Biology corpora

Note added 6 July 2003, updated 7 May 2005:

The BioMed Central research article corpus is available for data mining. BioMed Central has published 8874 peer reviewed research articles (as of 7 May 2005), all of which are covered by BioMed Central's open access license policy: http://www.biomedcentral.com/info/about/charter. Unlike a traditional journal's license agreement, BioMed Central's license allows completely free reuse and redistribution of the content by anyone. Note that these are full-text articles, not abstracts. Further details are available here.

The standard biology corpus, large collection of text in electronic form, is MEDLINE. It is now possible to obtain the entire corpus in electronic form, subject to the appropriate license agreements. (I have not obtained copies of Medline myself and would be happy to hear from anyone out there who has and is using it now.)

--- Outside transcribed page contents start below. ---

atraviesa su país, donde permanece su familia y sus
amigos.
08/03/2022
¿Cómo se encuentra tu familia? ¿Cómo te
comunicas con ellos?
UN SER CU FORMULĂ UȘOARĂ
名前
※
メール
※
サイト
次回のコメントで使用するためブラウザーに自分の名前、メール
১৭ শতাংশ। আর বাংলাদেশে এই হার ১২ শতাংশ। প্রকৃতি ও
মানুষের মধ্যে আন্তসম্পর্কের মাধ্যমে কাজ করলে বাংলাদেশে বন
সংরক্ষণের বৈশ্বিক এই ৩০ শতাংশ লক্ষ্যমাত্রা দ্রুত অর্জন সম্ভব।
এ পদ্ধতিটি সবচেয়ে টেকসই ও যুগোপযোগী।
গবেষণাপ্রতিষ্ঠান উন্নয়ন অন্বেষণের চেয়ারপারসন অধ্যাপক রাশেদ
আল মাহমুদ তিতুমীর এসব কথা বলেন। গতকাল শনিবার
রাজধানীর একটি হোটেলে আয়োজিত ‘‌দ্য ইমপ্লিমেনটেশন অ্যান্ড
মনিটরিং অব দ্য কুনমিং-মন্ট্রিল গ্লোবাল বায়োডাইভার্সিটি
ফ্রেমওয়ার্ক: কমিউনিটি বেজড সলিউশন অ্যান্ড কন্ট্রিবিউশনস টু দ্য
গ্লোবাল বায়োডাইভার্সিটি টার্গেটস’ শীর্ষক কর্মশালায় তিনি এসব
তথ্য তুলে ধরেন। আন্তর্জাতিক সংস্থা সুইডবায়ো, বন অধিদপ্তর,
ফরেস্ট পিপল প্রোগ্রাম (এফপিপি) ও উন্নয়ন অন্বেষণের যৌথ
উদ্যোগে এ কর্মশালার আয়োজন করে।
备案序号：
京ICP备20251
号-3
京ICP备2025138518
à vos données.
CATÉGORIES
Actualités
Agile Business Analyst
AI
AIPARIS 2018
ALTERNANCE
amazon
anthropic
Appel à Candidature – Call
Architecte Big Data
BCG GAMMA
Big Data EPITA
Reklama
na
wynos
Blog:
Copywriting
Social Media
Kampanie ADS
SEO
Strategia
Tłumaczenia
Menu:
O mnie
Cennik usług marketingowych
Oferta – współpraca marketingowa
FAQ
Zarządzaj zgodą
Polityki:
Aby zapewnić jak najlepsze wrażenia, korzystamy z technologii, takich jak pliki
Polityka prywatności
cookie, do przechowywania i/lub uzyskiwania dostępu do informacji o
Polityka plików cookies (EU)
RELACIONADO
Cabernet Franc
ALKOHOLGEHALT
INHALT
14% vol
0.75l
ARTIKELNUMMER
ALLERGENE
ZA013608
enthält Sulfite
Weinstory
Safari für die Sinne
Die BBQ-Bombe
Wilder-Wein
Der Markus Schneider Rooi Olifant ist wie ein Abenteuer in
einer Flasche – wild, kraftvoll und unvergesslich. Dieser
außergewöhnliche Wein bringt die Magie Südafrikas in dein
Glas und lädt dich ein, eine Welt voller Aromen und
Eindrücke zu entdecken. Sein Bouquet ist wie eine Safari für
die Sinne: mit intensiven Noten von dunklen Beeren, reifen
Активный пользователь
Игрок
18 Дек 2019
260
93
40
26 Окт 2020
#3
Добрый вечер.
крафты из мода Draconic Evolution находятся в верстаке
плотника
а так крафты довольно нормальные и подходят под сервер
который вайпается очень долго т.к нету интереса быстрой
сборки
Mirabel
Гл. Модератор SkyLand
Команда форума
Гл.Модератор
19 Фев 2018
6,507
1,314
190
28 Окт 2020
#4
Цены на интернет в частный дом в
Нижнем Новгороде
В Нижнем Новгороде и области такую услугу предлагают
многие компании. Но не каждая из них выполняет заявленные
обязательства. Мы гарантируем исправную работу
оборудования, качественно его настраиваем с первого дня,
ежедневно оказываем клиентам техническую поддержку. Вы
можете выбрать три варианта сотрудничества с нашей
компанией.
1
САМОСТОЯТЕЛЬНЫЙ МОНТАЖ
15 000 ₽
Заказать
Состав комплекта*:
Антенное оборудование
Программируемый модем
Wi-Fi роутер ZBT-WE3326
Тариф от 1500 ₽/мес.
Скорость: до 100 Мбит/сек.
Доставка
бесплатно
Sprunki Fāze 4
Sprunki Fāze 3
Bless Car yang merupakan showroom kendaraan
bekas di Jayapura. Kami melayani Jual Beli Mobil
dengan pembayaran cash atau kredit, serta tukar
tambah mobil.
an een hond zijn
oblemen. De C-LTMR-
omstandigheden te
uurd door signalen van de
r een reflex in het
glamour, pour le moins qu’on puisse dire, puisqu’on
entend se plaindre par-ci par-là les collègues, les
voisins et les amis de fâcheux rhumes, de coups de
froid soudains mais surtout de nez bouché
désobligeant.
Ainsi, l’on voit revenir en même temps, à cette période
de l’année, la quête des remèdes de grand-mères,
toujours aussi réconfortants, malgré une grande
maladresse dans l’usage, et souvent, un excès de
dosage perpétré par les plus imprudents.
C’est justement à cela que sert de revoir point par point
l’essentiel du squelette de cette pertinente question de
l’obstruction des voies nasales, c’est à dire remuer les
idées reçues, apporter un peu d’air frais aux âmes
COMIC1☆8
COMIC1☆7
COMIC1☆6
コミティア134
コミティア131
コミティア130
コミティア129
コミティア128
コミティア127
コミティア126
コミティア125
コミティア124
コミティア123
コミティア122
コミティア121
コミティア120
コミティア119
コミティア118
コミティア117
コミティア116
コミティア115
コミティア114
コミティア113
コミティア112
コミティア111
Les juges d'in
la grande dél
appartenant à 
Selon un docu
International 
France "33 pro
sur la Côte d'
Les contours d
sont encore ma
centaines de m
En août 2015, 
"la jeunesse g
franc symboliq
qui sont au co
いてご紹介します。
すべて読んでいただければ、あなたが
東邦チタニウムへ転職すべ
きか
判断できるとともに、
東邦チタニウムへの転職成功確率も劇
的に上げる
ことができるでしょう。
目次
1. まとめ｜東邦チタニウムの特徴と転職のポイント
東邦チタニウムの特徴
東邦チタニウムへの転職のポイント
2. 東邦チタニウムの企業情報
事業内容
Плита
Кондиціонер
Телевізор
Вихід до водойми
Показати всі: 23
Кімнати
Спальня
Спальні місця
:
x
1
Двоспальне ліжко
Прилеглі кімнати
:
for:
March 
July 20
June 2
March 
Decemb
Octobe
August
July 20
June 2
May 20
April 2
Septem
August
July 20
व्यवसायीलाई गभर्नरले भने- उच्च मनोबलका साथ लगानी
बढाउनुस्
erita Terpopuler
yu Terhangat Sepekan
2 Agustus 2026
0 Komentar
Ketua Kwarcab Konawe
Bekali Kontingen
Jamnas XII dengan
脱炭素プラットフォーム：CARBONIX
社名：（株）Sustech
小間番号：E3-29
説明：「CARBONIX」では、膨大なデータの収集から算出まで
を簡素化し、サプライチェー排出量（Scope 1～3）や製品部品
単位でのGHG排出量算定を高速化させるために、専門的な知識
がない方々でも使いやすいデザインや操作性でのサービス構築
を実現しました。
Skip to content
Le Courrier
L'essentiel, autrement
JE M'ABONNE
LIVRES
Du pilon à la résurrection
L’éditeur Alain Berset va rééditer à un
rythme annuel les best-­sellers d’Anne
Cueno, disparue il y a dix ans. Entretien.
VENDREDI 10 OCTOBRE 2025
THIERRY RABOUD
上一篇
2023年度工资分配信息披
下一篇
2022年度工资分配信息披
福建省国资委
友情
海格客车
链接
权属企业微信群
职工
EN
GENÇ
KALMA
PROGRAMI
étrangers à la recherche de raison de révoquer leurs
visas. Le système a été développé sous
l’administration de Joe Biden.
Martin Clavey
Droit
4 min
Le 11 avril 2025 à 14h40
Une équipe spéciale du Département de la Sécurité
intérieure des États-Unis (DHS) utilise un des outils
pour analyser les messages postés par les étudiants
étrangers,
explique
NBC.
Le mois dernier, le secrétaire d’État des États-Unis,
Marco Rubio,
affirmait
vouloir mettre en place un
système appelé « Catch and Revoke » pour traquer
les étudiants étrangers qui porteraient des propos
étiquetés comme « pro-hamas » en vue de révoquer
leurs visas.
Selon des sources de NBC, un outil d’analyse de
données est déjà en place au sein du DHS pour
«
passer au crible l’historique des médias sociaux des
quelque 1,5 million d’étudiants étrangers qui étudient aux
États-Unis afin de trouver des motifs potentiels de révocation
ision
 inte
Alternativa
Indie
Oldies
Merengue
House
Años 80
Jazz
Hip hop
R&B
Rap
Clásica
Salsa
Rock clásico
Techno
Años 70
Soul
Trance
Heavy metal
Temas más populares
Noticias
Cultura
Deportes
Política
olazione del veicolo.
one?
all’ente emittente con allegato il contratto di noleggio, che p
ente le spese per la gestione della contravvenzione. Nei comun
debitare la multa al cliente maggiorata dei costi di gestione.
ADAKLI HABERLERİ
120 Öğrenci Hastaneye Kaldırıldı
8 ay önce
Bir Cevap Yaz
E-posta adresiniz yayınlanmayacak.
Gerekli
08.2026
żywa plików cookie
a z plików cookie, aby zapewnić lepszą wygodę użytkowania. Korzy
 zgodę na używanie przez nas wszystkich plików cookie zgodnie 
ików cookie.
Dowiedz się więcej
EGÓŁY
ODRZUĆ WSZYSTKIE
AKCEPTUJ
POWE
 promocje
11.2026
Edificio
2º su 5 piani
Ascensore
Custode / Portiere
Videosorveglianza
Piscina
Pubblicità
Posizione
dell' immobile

Many specialized NLP studies have certainly been done by downloading modest numbers of selected Medline abstracts and analyzing them. But serious NLP work to build lexicons or gather statistical data or do machine learning requires corpora of many millions of words, e.g., a hundred thousand abstracts.

Most publishers of journals strongly restrict what can be done with the online journals they publish. Some journals, e.g., PNAS, allow free access to issues older than one month. But whether free or paid, this access does not normally extend to wholesale downloading of the full text of thousands of papers and their storage and manipulation on your computers. I intend to continue to explore this topic myself and as with Medline, would be interested to hear from people who might be negotiating with publishers for large-scale access to electronic journal articles.

More and more of the journals published online by Highwire Press are becoming freely available, with varying licensing agreements.